La manière la plus directe de modéliser une telle situation sera d'écrire que :

On est donc face à une relation impliquant non plus deux, mais trois entités, ce qui finalement, ne pose pas de problèmes particuliers. Au passage, on remarque qu'une relation de dimension supérieure à 2 peut fort bien comporter des atributs, comme toute autre relation (Ici, Heure_début_cours et Heure_fin_cours).

5.4.2 – Du MCD au MLD

On vérifie facilement qu'une relation de dimension supérieure à deux est forcément de type « plusieurs à plusieurs » (faudrait-il dire : « plusieurs à plusieurs à plusieurs » ? – en voilà une question qu'elle est bonne). Une telle relation devient donc systématiquement une table de jointure, comportant autant de champs que d'entités à relier.
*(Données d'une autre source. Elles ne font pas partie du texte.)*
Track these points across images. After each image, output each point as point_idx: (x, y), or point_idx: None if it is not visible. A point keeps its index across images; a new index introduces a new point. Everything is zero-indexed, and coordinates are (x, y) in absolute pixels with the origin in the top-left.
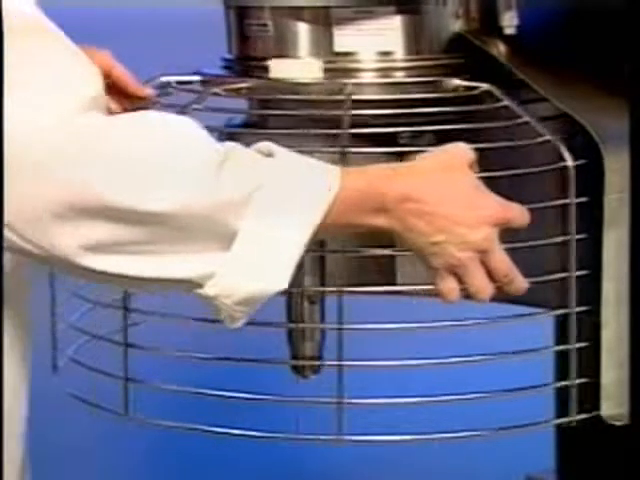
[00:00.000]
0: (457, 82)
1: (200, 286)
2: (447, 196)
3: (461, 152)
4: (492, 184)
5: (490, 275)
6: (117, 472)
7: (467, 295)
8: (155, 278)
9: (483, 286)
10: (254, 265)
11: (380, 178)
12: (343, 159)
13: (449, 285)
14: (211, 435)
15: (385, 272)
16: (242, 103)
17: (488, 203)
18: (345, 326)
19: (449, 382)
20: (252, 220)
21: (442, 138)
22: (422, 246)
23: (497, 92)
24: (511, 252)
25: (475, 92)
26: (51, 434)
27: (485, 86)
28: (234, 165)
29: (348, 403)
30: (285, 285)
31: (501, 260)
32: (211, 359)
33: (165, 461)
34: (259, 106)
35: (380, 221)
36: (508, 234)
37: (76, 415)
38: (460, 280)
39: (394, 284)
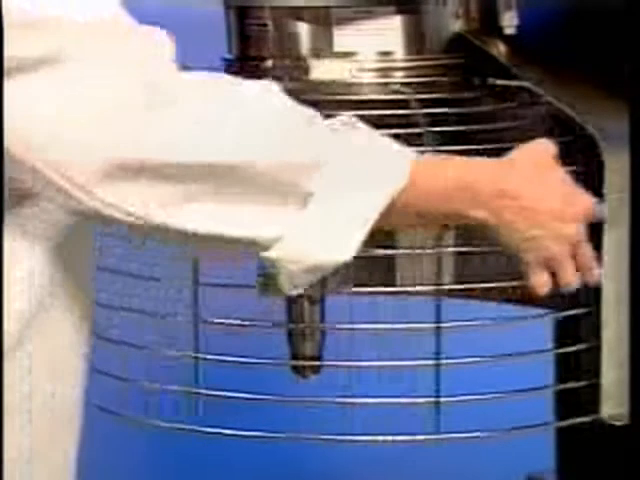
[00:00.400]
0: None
1: (266, 248)
2: (544, 192)
3: (546, 148)
4: None
5: (576, 266)
6: (117, 472)
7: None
8: (223, 236)
9: (573, 278)
10: (323, 232)
11: (472, 171)
12: None
13: (542, 279)
14: (210, 436)
15: (385, 272)
16: None
17: (581, 198)
18: (348, 326)
19: (449, 382)
20: (325, 186)
21: (455, 137)
22: (516, 242)
23: (535, 89)
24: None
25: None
26: None
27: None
28: (311, 129)
29: (446, 402)
30: (350, 256)
31: (587, 252)
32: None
33: (165, 461)
34: None
35: (476, 214)
36: None
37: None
38: (552, 273)
39: (394, 284)
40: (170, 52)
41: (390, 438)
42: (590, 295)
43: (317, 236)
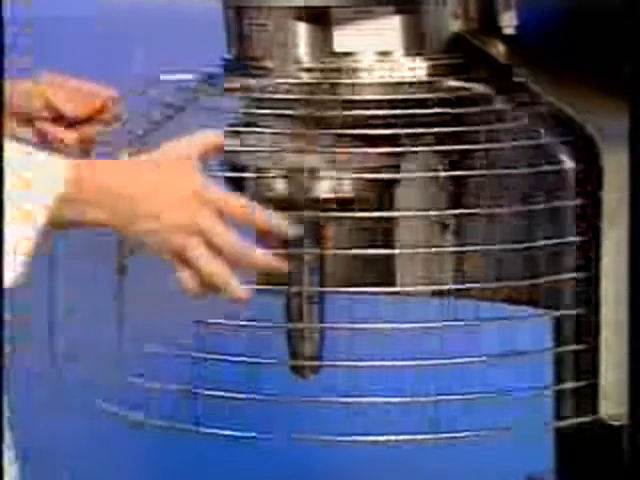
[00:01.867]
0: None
1: None
2: (162, 189)
3: (189, 146)
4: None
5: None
6: (117, 472)
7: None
8: None
9: (217, 268)
10: None
11: (97, 172)
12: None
13: (184, 275)
14: (211, 437)
15: (385, 272)
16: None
17: (210, 190)
18: (348, 325)
19: (450, 383)
20: None
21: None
22: (148, 240)
23: (535, 89)
24: (512, 253)
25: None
26: (51, 434)
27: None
28: None
29: (444, 400)
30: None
31: (228, 239)
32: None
33: (165, 462)
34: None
35: (95, 215)
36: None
37: (76, 415)
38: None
39: (394, 284)
40: None
41: (393, 438)
42: (589, 295)
43: None
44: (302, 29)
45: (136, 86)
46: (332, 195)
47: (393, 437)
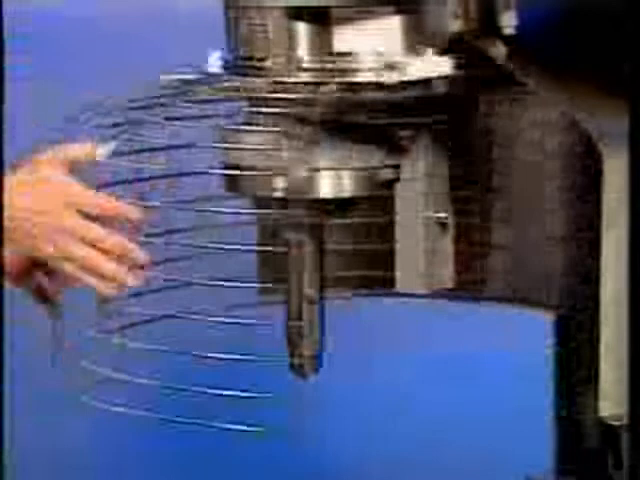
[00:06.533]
0: None
1: None
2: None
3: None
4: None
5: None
6: (118, 472)
7: None
8: None
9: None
10: None
11: None
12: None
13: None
14: (207, 435)
15: (385, 272)
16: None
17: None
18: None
19: (454, 381)
20: None
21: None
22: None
23: (535, 89)
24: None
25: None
26: (50, 434)
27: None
28: None
29: None
30: None
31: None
32: (213, 358)
33: (166, 462)
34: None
35: None
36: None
37: (75, 415)
38: None
39: (393, 284)
40: None
41: None
42: (589, 295)
43: None
44: (302, 29)
45: (136, 86)
46: (332, 195)
47: None
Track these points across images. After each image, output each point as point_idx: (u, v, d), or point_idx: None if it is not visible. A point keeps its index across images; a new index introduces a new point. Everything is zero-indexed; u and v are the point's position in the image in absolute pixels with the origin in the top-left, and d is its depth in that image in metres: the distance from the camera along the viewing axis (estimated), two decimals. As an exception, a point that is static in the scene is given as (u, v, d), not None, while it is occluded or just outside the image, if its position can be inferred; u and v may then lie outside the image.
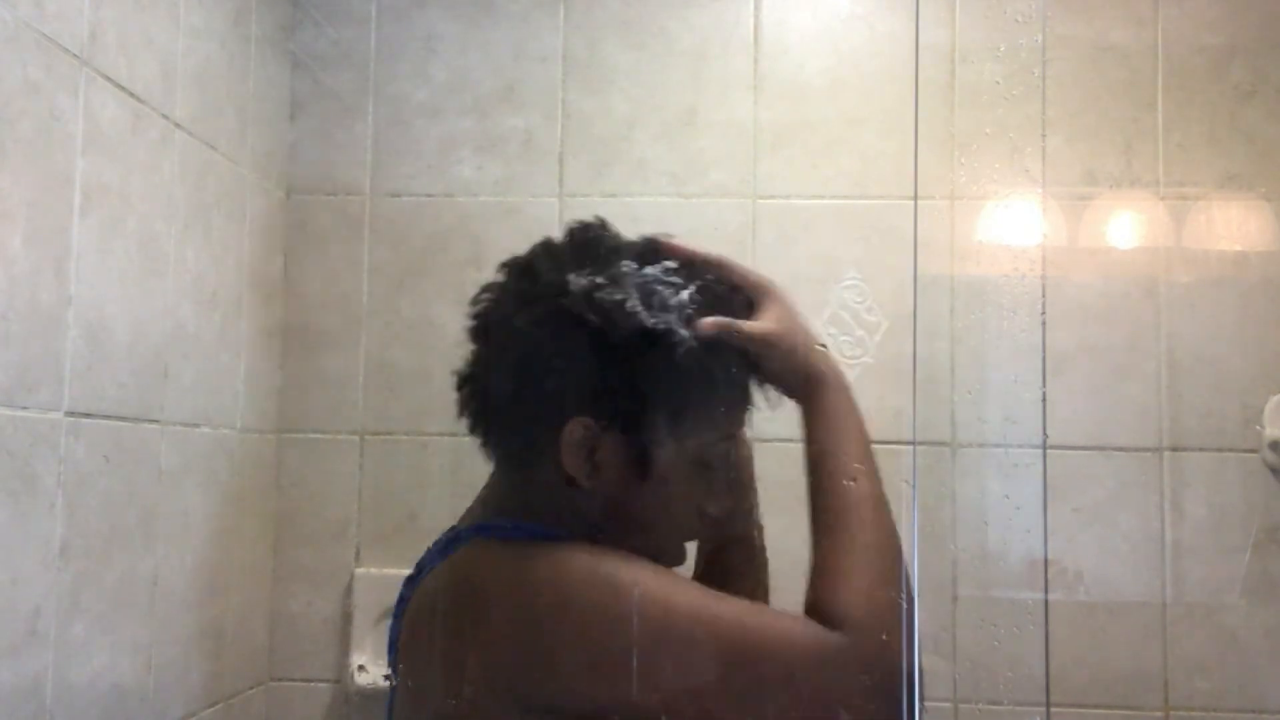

6. – Esquisse d'une méthode générale

Si l'on tente de résumer l'ensemble des questions à se poser pour réussir une modélisation, on obtient quelque chose qui pourrait ressembler à ceci :

  1. Identifier l'ensemble des entités. Décomposer celles-ci autant que nécessaire, en se demandant si, pour chacune d'elles, il existe des propriétés dont les valeurs seront redondantes. Si oui, 99 fois sur 100, ces propriétés doivent être « externalisées » vers une nouvelle entité.
  2. Traquer et éliminer les valeurs multiples et les synonymes
  3. Quelles sont les relations ? Pour chaque relation établie entre les entités A et B, se demander : « un élément de A entre-t-il plusieurs fois en relation avec le même élément de B ? » Si non, c'est une relation simple (dont on examine ensuite les cardinalités). Si oui, quelles sont les informations qui différencient ces différentes associations. Si ces informations ne sont pas particulièrement redondantes, elles sont des attributs de la relation. Si elles sont redondantes, elles doivent être issues d'une entité, et la relation est donc de dimension > 2. Dans le cas où cette étape fait surgir une nouvelle entité, reprendre l'étape précédente.
  4. Vérifier que toute relation multiple, directe ou indirecte, d'une entité à une autre, se justifie par le fait que chacune d'elles exprime des significations différentes.